Comprendre la mise en scène de la royauté et de son histoire au coeur du Moyen Âge à travers un récit de sa gloire.

Décédé en 2010, Bernard Guenée a incontestablement marqué le champ de l’historiographie médiévale du XXe siècle. Membre de l’Institut, ancien directeur de la IVe section de l’École pratique des hautes études, il est un des plus éminents spécialistes de l’histoire des institutions et de l’histoire politique et culturelle du bas Moyen Âge. Au cours de son parcours, il s’est particulièrement intéressé à la royauté à travers des monographies admirables   ou des études plus générales   . Malheureusement, son décès brutal ne lui a pas laissé le temps de poser la dernière pierre au chantier qu’il avait entrepris. Ainsi, Comment on écrit l’histoire au XIIIe siècle restera inachevé. Toutefois, le médiéviste avait eu le temps d’en rédiger de larges parties. Ce sont ces chapitres-là que nous nous proposerons de résumer ici. Mais avant toute chose, les lecteurs de Bernard Guenée auront certainement déjà pu se délecter de son ton à travers d’autres de ses ouvrages. Ce qui frappe en premier lieu, c’est cette importance donnée aux mots. L’objectif semble clair : ne rien laisser au hasard. Chaque terme possède une histoire qui lui est propre et dont l’historien doit s’imprégner. Avec le Roman des roys, le médiéviste dénombre, compare et analyse tous ces mots, ces concepts, si riches de sens. Il convient à présent de pénétrer au cœur du XIIIe siècle en remontant la voie tracée par Bernard Guenée.



Primat en son époque



Au moment où Primat, le rédacteur du Roman des roys, met un point final à son œuvre, nous sommes en 1275, sous Philippe III (1270-1285). Souvent présenté comme pâle, son règne connaît pourtant une effervescence culturelle où s’expriment de nombreuses personnalités venues de milieux variés. Primat est l’une d’elles. Homme cultivé, celui-ci est sans douté né à Paris vers 1230. Après avoir suivi son trivium et son quadrivium, le jeune étudiant poursuivit son cursus universitaire à la faculté des arts. Par la suite, Primat devint moine à Saint-Denis où il rédigea son fameux Roman. Mais quel est son message ? Le jugement qu’il porte à l’égard de la royauté est emplit d’admiration. S’il admire Philippe Auguste, il est toutefois plus nuancé lorsqu’il évoque Louis IX, roi débonnaire. Primat semble avoir été un fervent lecteur des grands romans de chevalerie. Il semble donc naturel de le voir davantage attiré par des profils guerriers plutôt que par des prudhommes. Á ses yeux, Charles d’Anjou incarne au moment où il écrit ce modèle idéal du roi-chevalier dont le « nom fu renommé honnourablement, et non pas tant seulement en France, mès entre les diverses nations des peuples, et non pas sanz deserte »   . Œuvre à la gloire de la royauté française, le Roman des Roys est aussi marqué par un désir d’en exalter ses représentants.

::::

■ TÂCHE ASSIGNÉE 1:
Pouvez-vous réécrire les enregistrements en commençant à leur première ligne et en vous arrêtant après celle qui contient « 12: (255, 251) », en remplaçant « top-left » par « upper-left » sans rien modifier d'autre ?
L'extrait et les enregistrements n'ont aucun lien entre eux.

■ DONNÉES DE LA TÂCHE:
::::

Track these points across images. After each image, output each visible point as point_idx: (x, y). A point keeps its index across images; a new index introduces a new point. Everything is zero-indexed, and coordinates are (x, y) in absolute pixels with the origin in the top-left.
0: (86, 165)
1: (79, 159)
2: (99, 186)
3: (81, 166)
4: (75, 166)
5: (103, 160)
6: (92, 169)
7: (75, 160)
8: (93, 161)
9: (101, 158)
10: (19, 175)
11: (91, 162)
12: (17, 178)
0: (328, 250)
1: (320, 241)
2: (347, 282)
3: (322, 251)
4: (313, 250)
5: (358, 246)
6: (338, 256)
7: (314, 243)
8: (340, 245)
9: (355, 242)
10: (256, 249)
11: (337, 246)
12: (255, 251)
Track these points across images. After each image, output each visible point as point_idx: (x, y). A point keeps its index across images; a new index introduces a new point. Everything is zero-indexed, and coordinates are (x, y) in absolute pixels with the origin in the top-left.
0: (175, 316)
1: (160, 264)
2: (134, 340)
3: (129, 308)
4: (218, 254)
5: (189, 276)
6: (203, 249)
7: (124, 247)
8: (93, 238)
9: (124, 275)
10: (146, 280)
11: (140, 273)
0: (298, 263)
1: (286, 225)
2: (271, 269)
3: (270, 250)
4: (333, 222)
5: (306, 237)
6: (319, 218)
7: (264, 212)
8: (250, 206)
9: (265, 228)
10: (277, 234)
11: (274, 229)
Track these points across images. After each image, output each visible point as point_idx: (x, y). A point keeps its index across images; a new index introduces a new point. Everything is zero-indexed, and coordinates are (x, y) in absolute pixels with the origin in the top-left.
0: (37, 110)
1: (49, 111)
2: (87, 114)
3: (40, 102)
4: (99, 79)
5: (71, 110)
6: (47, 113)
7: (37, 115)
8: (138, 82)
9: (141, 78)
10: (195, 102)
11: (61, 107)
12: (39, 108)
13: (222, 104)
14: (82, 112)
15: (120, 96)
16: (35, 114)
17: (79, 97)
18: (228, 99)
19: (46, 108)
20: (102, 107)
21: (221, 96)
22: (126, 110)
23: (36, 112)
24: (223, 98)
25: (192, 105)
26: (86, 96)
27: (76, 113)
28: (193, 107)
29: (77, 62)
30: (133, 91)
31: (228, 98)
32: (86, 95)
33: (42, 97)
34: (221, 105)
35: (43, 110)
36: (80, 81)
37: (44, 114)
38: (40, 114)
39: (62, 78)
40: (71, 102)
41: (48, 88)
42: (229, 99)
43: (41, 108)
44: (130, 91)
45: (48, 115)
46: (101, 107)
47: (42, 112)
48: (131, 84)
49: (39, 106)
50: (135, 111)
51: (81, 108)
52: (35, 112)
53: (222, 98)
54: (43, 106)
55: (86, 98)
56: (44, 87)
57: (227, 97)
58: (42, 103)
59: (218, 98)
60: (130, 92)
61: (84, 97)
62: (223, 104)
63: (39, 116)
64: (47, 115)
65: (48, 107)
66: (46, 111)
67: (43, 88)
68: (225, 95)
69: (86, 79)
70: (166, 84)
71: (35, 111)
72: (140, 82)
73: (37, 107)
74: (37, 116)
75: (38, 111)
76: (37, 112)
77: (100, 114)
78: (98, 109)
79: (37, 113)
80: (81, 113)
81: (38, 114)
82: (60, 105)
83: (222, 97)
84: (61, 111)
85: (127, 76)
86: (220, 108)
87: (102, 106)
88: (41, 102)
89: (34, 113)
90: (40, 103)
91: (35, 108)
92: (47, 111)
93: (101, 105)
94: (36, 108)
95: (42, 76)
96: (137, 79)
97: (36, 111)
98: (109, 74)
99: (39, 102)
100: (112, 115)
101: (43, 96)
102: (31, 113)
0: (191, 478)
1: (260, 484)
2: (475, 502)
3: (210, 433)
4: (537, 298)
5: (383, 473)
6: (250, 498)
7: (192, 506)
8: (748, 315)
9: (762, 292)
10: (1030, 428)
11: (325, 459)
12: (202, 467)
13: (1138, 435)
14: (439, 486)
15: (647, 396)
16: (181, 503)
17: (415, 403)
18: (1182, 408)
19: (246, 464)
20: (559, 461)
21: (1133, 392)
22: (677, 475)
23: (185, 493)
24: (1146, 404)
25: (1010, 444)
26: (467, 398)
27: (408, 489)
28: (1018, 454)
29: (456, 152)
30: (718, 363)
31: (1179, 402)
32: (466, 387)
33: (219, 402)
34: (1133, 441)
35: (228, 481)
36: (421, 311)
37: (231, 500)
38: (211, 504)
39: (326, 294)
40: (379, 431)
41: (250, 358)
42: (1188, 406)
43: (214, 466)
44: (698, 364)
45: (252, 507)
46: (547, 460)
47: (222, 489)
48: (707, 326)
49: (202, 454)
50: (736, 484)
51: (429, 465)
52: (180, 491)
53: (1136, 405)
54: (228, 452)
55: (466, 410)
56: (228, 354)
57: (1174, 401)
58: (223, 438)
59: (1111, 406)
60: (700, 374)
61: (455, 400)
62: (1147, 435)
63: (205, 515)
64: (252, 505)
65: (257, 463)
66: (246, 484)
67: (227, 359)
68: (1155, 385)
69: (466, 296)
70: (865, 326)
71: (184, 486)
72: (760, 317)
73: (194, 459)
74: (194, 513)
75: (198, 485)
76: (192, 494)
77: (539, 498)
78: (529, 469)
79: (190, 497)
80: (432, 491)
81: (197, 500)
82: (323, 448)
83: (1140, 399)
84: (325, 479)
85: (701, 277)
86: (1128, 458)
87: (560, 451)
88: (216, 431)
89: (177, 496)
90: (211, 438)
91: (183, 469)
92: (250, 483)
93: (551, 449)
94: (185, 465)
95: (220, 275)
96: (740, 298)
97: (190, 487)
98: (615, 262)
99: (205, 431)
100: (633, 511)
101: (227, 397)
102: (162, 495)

::::

■ TÂCHE ASSIGNÉE 2:
D'après l'extrait :
(a) En quelle année Bernard Guenée est-il décédé ?
(b) En quelle année Primat met-il un point final au Roman des roys ?
(c) Où Primat devint-il moine ?

■ RÉPONSE 1:
Track these points across images. After each image, output each visible point as point_idx: (x, y). A point keeps its index across images; a new index introduces a new point. Everything is zero-indexed, and coordinates are (x, y) in absolute pixels with the origin in the upper-left.
0: (86, 165)
1: (79, 159)
2: (99, 186)
3: (81, 166)
4: (75, 166)
5: (103, 160)
6: (92, 169)
7: (75, 160)
8: (93, 161)
9: (101, 158)
10: (19, 175)
11: (91, 162)
12: (17, 178)
0: (328, 250)
1: (320, 241)
2: (347, 282)
3: (322, 251)
4: (313, 250)
5: (358, 246)
6: (338, 256)
7: (314, 243)
8: (340, 245)
9: (355, 242)
10: (256, 249)
11: (337, 246)
12: (255, 251)

■ RÉPONSE 2:
(a) En 2010.
(b) En 1275.
(c) À Saint-Denis.